ACTIVITY :: Find every line below with the word "correspond" in it, and copy each one.

────────────────

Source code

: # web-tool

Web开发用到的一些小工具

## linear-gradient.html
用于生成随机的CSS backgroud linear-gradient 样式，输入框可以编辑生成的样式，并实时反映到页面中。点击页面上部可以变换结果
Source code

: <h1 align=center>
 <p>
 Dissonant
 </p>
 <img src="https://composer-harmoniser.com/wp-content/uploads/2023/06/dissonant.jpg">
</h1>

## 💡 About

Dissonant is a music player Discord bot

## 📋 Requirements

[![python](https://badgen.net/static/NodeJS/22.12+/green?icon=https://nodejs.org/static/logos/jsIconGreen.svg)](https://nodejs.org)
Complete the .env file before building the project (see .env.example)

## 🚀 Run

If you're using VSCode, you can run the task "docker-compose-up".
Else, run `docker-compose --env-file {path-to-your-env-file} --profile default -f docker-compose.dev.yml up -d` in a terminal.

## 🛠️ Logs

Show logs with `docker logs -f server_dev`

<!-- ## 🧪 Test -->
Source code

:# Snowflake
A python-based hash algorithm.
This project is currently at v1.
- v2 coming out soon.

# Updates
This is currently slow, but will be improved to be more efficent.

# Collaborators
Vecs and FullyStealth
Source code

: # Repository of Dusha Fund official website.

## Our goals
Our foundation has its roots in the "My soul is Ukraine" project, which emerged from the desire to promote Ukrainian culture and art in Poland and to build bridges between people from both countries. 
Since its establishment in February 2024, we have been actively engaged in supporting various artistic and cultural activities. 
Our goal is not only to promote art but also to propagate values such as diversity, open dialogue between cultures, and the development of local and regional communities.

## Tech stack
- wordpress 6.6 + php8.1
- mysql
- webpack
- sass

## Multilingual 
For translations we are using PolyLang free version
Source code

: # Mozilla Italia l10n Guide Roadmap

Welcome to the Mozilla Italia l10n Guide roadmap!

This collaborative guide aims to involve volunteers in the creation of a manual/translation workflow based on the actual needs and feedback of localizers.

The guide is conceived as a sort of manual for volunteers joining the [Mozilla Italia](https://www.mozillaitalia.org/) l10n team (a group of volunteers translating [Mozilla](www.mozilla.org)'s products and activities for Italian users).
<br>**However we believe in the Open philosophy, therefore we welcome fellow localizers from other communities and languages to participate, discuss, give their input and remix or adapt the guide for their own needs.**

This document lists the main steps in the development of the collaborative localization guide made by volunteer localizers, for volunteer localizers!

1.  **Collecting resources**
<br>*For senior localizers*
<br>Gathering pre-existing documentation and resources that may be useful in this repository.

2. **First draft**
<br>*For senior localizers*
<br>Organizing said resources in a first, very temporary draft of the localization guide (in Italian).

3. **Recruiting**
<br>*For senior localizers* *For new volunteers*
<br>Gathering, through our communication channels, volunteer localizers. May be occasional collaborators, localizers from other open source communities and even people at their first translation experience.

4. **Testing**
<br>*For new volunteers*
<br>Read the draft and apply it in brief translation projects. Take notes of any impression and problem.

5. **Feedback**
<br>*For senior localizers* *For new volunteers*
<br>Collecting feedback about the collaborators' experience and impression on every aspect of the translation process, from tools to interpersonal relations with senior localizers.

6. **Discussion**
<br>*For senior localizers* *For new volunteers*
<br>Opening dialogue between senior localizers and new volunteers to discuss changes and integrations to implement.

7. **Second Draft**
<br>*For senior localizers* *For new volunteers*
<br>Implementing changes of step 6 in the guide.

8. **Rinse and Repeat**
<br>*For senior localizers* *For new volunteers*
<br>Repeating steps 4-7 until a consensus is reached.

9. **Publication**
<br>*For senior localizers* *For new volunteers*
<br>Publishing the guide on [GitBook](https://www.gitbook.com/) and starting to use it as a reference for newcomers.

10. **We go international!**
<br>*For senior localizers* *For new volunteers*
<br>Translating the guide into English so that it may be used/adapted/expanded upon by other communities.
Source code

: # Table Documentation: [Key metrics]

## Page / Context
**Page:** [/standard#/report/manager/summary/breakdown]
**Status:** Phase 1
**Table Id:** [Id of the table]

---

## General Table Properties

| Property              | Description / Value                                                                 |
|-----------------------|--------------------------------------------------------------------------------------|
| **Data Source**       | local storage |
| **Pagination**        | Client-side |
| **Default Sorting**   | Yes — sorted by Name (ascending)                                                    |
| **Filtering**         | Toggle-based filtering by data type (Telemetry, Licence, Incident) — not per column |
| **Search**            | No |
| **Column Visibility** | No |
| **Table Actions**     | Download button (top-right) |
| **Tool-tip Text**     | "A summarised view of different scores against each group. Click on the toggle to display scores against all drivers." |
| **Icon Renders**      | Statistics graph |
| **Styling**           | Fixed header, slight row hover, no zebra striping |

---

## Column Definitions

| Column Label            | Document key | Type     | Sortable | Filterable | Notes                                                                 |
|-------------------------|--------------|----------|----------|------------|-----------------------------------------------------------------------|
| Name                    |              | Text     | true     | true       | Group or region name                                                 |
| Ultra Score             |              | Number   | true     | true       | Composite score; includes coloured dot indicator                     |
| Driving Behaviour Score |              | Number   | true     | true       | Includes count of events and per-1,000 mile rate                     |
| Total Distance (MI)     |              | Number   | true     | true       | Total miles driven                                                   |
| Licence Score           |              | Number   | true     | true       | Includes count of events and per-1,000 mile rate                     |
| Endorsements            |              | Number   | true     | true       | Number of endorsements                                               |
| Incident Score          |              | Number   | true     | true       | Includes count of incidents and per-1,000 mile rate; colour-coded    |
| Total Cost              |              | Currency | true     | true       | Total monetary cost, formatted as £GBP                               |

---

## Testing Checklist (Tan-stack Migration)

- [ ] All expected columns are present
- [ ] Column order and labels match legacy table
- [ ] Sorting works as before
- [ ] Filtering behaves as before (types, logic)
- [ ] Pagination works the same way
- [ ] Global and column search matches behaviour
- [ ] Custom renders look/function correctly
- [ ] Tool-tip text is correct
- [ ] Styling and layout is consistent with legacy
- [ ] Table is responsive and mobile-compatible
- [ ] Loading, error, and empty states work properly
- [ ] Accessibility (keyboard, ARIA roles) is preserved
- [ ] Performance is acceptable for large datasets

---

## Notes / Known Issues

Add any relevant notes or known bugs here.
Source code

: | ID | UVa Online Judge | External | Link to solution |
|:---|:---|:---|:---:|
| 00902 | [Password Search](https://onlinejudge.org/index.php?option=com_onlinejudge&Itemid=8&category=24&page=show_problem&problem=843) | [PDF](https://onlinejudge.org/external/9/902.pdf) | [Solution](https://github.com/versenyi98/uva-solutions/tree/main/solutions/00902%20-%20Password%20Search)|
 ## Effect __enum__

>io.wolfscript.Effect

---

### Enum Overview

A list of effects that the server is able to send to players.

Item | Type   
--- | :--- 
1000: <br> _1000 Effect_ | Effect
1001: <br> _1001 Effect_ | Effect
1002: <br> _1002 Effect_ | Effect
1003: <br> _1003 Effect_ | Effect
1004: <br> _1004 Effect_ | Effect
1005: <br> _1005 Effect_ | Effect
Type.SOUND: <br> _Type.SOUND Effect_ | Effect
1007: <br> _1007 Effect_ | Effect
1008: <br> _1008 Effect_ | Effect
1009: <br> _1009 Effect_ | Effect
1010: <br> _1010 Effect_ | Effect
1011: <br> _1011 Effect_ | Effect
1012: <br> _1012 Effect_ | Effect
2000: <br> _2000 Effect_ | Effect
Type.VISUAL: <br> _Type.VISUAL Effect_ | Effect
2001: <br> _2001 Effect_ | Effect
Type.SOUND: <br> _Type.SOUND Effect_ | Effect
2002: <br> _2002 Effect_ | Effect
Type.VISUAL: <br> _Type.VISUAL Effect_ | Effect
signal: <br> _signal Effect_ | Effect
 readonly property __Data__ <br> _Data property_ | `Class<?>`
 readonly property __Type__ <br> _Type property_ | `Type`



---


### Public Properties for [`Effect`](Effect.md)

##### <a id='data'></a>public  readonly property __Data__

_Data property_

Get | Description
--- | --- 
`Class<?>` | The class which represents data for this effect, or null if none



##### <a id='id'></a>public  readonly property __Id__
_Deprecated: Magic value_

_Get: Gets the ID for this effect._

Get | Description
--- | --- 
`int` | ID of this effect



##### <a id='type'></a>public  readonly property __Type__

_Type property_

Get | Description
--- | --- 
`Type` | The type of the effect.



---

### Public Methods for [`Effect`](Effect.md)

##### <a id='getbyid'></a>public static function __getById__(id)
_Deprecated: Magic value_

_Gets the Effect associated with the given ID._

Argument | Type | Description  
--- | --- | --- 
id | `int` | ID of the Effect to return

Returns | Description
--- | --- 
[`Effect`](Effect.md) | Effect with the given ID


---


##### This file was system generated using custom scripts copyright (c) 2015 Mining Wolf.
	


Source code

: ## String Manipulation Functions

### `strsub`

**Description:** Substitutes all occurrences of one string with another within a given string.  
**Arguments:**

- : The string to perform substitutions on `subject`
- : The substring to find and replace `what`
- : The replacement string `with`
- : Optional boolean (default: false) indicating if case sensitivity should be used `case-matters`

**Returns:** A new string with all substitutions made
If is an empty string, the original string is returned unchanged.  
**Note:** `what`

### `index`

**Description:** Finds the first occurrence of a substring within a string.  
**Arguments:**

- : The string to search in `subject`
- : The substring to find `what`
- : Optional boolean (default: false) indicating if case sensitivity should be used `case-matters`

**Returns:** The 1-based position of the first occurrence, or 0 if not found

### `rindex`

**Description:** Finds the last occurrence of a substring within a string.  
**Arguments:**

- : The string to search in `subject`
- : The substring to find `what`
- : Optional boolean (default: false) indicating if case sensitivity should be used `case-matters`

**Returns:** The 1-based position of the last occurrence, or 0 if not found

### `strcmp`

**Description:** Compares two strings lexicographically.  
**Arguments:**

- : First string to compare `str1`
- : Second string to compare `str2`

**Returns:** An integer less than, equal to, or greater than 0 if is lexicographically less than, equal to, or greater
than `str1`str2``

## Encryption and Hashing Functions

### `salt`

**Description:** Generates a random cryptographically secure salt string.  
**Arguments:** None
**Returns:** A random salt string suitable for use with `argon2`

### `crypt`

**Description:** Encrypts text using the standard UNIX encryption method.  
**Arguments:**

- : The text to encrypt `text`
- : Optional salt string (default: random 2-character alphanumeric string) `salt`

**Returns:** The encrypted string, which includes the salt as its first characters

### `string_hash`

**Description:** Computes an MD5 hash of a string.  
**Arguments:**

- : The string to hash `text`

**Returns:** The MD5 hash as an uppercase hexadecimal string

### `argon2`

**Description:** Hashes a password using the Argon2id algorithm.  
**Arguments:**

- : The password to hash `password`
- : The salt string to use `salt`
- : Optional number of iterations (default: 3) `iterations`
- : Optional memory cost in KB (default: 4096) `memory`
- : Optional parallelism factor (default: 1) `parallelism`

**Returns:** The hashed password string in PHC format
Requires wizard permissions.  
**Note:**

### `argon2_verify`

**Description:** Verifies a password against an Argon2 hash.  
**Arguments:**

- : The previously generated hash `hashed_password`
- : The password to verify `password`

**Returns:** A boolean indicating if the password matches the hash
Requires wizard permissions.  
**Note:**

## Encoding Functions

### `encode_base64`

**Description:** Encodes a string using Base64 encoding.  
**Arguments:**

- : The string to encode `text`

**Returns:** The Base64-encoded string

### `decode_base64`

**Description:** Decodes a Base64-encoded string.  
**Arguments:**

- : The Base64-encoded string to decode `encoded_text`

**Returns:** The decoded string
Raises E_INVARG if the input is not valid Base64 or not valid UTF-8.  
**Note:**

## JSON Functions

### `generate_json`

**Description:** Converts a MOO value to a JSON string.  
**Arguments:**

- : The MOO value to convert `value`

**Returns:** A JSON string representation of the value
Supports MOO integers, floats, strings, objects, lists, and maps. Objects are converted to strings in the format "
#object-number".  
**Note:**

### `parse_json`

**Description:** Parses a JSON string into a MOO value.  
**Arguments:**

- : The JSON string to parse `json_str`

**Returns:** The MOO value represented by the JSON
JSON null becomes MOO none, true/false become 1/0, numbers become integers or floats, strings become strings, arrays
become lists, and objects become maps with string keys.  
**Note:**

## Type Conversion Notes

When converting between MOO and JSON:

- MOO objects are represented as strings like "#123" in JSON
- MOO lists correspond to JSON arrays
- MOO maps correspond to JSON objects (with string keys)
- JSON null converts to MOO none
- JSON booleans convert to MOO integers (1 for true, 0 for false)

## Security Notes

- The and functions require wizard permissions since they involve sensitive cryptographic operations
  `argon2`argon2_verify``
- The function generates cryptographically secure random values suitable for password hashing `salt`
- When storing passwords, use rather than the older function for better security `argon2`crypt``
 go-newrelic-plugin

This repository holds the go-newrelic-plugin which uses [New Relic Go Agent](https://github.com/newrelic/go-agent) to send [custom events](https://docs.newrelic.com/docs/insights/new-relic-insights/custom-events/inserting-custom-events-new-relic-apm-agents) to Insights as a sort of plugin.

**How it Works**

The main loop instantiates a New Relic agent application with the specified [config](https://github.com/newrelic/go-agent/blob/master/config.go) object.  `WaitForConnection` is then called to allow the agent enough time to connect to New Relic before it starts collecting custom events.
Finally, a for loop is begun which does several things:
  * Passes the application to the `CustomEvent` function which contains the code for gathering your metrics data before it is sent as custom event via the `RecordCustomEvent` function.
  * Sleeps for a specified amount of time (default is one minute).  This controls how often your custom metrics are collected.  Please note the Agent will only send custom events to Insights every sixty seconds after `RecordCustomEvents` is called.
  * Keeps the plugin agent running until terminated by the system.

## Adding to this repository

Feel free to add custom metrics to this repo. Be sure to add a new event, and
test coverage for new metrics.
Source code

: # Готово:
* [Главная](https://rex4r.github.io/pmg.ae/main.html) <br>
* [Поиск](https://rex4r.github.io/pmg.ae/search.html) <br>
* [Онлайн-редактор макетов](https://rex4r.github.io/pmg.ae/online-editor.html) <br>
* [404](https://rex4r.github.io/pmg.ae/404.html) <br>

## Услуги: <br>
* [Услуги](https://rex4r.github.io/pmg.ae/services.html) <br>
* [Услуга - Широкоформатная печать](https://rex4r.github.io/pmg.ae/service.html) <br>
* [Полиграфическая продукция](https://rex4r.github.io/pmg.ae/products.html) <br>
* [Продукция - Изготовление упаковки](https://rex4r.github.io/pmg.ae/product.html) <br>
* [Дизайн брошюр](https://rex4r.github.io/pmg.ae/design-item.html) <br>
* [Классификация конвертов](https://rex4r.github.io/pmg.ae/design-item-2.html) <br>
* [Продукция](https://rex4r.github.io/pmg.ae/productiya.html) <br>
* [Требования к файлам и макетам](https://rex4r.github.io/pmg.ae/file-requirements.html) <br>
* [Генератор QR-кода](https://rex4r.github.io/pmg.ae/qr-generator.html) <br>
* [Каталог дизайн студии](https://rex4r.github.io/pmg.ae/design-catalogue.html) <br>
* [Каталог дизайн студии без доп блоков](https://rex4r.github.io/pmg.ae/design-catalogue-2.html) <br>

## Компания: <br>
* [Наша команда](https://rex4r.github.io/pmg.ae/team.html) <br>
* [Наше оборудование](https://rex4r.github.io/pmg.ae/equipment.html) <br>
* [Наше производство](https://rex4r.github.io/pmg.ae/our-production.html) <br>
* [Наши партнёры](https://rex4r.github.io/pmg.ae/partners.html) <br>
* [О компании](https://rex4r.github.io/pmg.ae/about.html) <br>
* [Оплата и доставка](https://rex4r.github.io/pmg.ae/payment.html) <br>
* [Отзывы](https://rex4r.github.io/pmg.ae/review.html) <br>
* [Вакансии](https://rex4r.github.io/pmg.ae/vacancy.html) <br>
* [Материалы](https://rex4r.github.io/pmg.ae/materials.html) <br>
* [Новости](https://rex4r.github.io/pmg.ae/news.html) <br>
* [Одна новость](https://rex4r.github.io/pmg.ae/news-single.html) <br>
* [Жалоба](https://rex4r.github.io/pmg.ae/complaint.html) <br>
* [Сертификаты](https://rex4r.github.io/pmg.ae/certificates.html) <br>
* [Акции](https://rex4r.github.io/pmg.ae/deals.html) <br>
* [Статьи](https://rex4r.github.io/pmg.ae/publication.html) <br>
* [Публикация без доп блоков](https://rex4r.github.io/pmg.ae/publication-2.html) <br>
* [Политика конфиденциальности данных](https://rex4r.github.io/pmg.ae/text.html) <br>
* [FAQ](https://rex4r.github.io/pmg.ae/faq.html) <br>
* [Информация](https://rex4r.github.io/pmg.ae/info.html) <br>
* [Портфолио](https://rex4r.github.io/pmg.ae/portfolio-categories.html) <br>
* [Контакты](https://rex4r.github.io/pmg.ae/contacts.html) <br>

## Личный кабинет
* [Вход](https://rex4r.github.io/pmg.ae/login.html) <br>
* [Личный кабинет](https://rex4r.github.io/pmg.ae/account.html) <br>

────────────────

RESULT ::
- MOO lists correspond to JSON arrays
- MOO maps correspond to JSON objects (with string keys)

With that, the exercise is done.